Add your own comment

135 Comments on AMD Radeon "Navy Flounder" Features 40CU, 192-bit GDDR6 Memory

#51
Vayra86
You made me change my avatar. This fits just right I think
Posted on Reply
#52
ratirt
Vayra86
You made me change my avatar. This fits just right I think
Add cumin in the pick and it's a TRIO :P
Posted on Reply
#53
-The_Mask-
Valantar
That depends on pricing as well as performance. If this is indeed a chip for upper entry level and lower midrange GPUs, 12GB might simply be too expensive. Even with cheaper, lower clocked RAM chips another 6GB is an additional $50-80 BOM cost. That eats a lot of margin for a <$300 GPU. So in the end, the total amount of memory is also dependent on pricing. It might be that the highest end SKU based off this chip will have 12GB, but 6GB for lower end versions is going to represent a significant savinsg - and likely not hold the card back at all at the types of resolutions it will mostly be used for. Of course there could also be cut-down SKUs with 4GB and 8GB lower down the stack.
The price difference won't be that big, in both cases you need six GDDR6 chips. With 6GB you can use six 8Gb chips, with 12GB you need six 16Gb chips. This also isn't a lower midrange graphics card. The performance should be a bit higher then half of a RTX 3080 and a bit above a RX 5700 XT, that's not really low midrange. I believe that a graphics card with specifications like this is probably not sub 300 dollars, but most likely 300 dollars.
Posted on Reply
#54
Xex360
Camm
AMD's cache designs must be fan fucking tastic to think a non-x, GDDR6, limited width bus card is going to compete against the 3000 stack well.
Radeon 7 has higher bandwidth than even the 3090 (using the "fastest graphic memory"), yet the 5700xt with much less bandwidth is close or beats it.
That being said, AMD could launch something really expensive for prosumers with HBM2, on the plus side they could make fun of the false claims of Micron with their GDDR6X.
Posted on Reply
#55
dragontamer5788
Xex360
Camm
AMD's cache designs must be fan fucking tastic to think a non-x, GDDR6, limited width bus card is going to compete against the 3000 stack well.
Radeon 7 has higher bandwidth than even the 3090 (using the "fastest graphic memory"), yet the 5700xt with much less bandwidth is close or beats it.
While the RDNA L0 / L1 / L2 cache structure is clearly superior to the Vega cache architecture (L1 / L2)... I don't think that's what @Camm is talking about here.

I think Camm is talking about the rumored "cache chip", a L4 128MB or 64MB SRAM cache that's rumored to be on NAVI. I don't know where that rumor came from... but the general gist is that everyone's looking at 192-bit bus or 128-bit bus designs thinking AMD has an "ace in the hole" or something, to compete against 3080 or 3070 chips.

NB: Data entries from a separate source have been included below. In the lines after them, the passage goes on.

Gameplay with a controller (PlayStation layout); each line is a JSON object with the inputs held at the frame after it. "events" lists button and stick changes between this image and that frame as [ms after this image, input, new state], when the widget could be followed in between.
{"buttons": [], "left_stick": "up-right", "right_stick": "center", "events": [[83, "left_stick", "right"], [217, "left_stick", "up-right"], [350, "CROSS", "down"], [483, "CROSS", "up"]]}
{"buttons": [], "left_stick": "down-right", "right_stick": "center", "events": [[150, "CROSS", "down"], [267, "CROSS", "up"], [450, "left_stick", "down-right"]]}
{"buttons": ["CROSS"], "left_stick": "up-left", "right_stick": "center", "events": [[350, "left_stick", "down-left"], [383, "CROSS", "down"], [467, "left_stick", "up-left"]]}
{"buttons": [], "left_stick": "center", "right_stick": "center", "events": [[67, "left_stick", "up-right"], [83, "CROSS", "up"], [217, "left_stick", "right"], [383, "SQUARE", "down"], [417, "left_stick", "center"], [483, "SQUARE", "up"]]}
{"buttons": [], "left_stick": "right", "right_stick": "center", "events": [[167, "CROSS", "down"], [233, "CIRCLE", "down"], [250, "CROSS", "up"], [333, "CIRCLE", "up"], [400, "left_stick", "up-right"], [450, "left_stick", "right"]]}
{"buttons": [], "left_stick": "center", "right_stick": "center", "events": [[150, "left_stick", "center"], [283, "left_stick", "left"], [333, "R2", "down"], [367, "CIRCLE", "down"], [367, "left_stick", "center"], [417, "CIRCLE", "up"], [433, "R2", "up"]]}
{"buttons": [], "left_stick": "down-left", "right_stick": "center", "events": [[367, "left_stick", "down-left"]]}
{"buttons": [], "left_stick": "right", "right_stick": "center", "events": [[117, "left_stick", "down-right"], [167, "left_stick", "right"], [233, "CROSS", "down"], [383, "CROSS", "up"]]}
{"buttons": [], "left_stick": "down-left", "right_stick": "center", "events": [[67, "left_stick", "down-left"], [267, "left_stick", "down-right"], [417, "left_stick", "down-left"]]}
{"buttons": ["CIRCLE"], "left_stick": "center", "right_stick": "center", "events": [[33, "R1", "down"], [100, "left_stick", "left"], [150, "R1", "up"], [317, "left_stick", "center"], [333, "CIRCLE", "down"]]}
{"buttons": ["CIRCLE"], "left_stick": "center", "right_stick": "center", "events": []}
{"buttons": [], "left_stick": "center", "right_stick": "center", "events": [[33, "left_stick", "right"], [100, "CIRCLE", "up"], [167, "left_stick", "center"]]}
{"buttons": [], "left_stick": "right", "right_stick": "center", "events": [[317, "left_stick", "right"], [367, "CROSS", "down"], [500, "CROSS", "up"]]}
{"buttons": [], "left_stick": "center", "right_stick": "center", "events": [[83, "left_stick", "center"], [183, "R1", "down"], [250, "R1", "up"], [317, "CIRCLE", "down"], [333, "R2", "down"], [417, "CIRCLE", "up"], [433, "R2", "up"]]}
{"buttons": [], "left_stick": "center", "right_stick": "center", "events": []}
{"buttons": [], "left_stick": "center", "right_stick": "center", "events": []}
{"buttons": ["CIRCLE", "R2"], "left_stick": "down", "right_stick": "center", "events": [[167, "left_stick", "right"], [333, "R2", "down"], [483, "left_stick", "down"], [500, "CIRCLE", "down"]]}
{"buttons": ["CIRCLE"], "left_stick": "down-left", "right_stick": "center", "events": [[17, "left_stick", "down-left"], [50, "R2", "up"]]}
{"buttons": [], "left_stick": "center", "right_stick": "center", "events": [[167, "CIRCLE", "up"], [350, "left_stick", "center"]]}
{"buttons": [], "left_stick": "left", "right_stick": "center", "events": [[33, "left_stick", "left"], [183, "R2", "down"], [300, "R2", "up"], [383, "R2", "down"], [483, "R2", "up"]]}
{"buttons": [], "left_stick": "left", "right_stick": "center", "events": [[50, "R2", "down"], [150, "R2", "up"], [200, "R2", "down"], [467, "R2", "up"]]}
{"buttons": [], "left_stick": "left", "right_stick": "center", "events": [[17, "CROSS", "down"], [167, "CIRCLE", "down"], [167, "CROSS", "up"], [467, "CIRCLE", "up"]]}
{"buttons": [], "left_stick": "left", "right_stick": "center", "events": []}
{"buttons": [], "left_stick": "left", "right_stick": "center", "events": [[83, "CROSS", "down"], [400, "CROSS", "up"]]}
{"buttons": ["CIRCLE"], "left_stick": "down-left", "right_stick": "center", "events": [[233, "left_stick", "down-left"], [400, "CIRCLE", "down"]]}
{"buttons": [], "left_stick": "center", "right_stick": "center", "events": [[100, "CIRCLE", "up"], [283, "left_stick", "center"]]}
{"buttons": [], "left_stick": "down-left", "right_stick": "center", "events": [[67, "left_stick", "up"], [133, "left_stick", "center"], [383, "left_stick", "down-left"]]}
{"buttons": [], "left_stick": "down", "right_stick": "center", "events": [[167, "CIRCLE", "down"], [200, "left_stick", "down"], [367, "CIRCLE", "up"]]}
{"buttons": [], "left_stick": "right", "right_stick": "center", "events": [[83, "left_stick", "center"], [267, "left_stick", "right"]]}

With regards to the L4 cache rumors: a fast SRAM may be good for framebuffer operations, but most operations would be going to VRAM anyway (because 4k or 8k textures are so damn big... as is the vertex data). I can't imagine a 64MB or 128MB cache really helping these intense games. But I'm willing to be proven wrong on the issue. I'll think about the issue more if the "super-large cache" rumors are confirmed.
Posted on Reply
#56
Xex360
dragontamer5788
While the RDNA L0 / L1 / L2 cache structure is clearly superior to the Vega cache architecture (L1 / L2)... I don't think that's what @Camm is talking about here.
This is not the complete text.